Mercedes driver extends title lead to massive 47 points with lights-to-flag win over Bottas and Verstappen; Ferrari finish 13th and 14th to cap miserable Spa weekend; Big crash for Alfa Romeo’s Giovinazzi sent wheel into Russell’s Williams
By James Galloway
Last Updated: 30/08/20 4:16pm
Lewis Hamilton ended Mercedes’ three-year wait for another victory at Spa-Francorchamps with a supreme drive to his 89th career win in the Belgian Grand Prix.
Hamilton led from start to finish to defeat team-mate Valtteri Bottas and Red Bull’s Max Verstappen to stretch his championship lead to a massive 47 points – nearly the equivalent of two race wins.
The six-time champion is now just two wins away from Michael Schumacher’s all-time victory record which could be equalled in two races’ time at the 1,000th anniversary race for Ferrari, the team who the German great set the landmark with.
But Ferrari have far bigger worries than losing a prestigious record right now.
The famous Scuderia had won the previous two Belgian GPs but there was not even the consolation of a point for them this time this time on a humbling weekend for F1’s fast-falling giants.
Sebastian Vettel was 13th and Charles Leclerc took 14th, with the team-mates even banging wheels as they fought for position out of the points.
But it was a big race – and big result – for Renault.
Daniel Ricciardo finished fourth, even taking the bonus point for the fastest lap with a fantastic charging effort on the 44th and final tour, with Esteban Ocon fifth after a last-lap pass on Red Bull’s Alex Albon.

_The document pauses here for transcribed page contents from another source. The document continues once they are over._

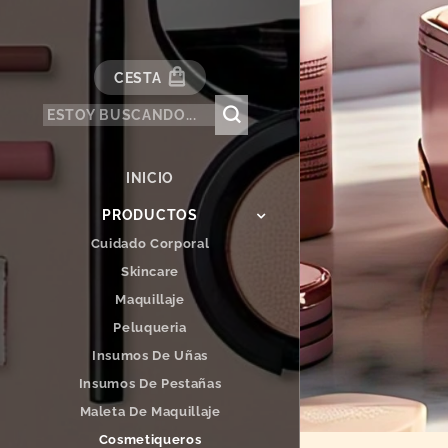
CESTA
INICIO
PRODUCTOS
Cuidado Corporal
Skincare
Maquillaje
Peluqueria
Insumos De Uñas
Insumos De Pestañas
Maleta De Maquillaje
Cosmetiqueros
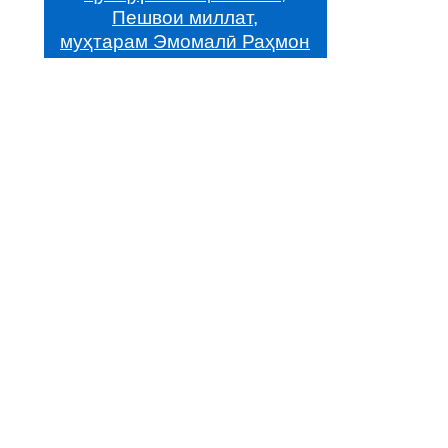
Пешвои миллат,
муҳтарам Эмомалӣ Раҳмон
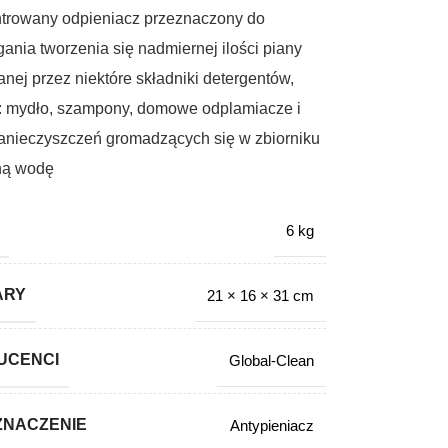
trowany odpieniacz przeznaczony do
ania tworzenia się nadmiernej ilości piany
nej przez niektóre składniki detergentów,
k: mydło, szampony, domowe odplamiacze i
zanieczyszczeń gromadzących się w zbiorniku
ną wodę
6 kg
ARY
21 × 16 × 31 cm
UCENCI
Global-Clean
ZNACZENIE
Antypieniacz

Although outpaced by Renault, Lando Norris took a fine seventh in what proved the sole McLaren in the race after Carlos Sainz was ruled out before the start with an exhaust problem on his McLaren.
The leading runners were forced to manage their tyres to the end after the sole pit stops were triggered earlier than planned following a big crash involving Alfa Romeo’s Antonio Giovinazzi and Williams’ George Russell.
Giovinazzi slammed into the outside barriers at the fast Fagnes corner and, with his car’s rear wheel working loose as he span back across the track, the luckless oncoming Russell was powerless to avoid it and it took his car out of the race too.
The timing of the Safety Car had initially looked to be inopportune for Pierre Gasly, who had made a storming start to the race – including a breathless pass on Sergio Perez into the mighty Eau Rouge – despite starting on the slower and more durable medium tyres.
The AlphaTauri, along with Perez, stayed out through the Safety Car and inevitably lost lots of ground when he eventually stopped for tyres after the pack closed up. But the in-form Frenchman surged well from there, passing both Racing Points late on to secure a fine eighth place.
Belgian GP Result: Top 10
1. Lewis Hamilton, Mercedes
2. Valtteri Bottas, Mercedes
3. Max Verstappen, Red Bull
4. Daniel Ricciardo, Renault
5. Esteban Ocon, Renault
6. Alexander Albon, Red Bull
7. Lando Norris, McLaren
8. Pierre Gasly, AlphaTauri
9. Lance Stroll, Racing Point
10. Sergio Perez, Racing Point
Hamilton in a league of his own – again
“We’re running out of superlatives for him,” admitted Sky F1’s Karun Chandhok after the conclusion of the six-time champion’s latest tour de force for a fourth win around arguably the sport’s most legendary track.
Pole position has sometimes proved a poisoned chalice for drivers owing to the fact it makes them vulnerable from the tow down the long Kemmel Straight to Les Combes on lap one. However, Hamilton conclusively made the most of his starting advantage over Bottas and never really looked threatened on the uphill run to Les Combes.
In truth, he didn’t really look threatened all afternoon – despite a brief power drop out and then late-race tyre management concerns on the front runners’ one-stopper.
Nonetheless, after the earlier-than-ideal first stops, Hamilton admitted he did experience some late-race nerves on his hard tyres, several weeks on from the late puncture that nearly cost him victory at the British GP.
“It was a bit of a struggle. I was nervous we’d have another situation like Silverstone!” admitted Hamilton.
“It’s not necessarily what everyone always wants to see the Mercedes at the front but we just keep our heads down. It’s an incredible mentality to work around, and we’re continuing to learn about the car.”